Él le tomó la mano y dijo de un modo voluntariamente neutro:

—Soy yo, ¿no me reconoces?

Ella retiró la mano, lo miró con ojos turbios, fingió sin convicción una dignidad herida y, en un tono a la vez vulgar y desamparado, exclamó:

—¡A mí no me tutee! ¡No soy una cualquiera!

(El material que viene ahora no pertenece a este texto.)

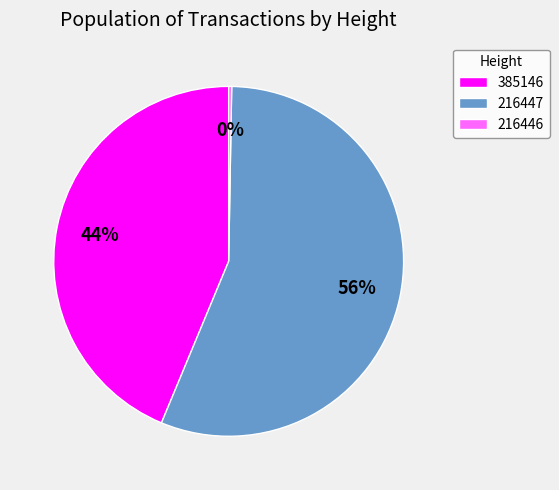

To the nearest percent, what is the average slice percentage?

33%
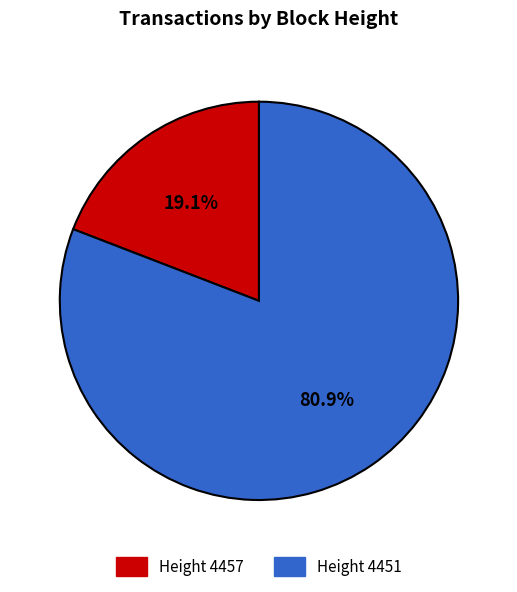

To the nearest percent, what is the average slice percentage?

50%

Él vaciló por un instante: ¿aprovechaba el desaire y se iba? ¿Se pasaba al mundo de los vencedores?… Se apartó del banco y vio que el rostro de la mujer se apagaba, se endurecía. La expresión de enojo borró la cara entrevista, se le cerraron los párpados, reclinó la cabeza sobre el pecho.

Tras alejarse unos pasos, se dio la vuelta. A la claridad del crepúsculo, vio a una mujer sola bajo un cielo que parecía resaltar su soledad. No se oía un ruido, era como si los habitantes del inmueble se hubieran marchado. Árboles inmóviles. Aquella mujer en una noche en la que todo parecía en suspenso. Y en la que ningún pensamiento podía ocultarse.

Regresó al banco, se acuclilló junto a la mujer y cantó muy bajo, como si fuera una nana:

—A vos, amada mía, confiaré mi sueño…

La memoria le recordó lo que seguía. Cantó algo más fuerte, y no lo sorprendió que la mujer le respondiera. Tenía los ojos cerrados y sonreía levemente dejando cantar a la otra mujer que en ella revivía. Volski la ayudó a levantarse y ella, sumida en su melodioso letargo, echó a andar junto a él.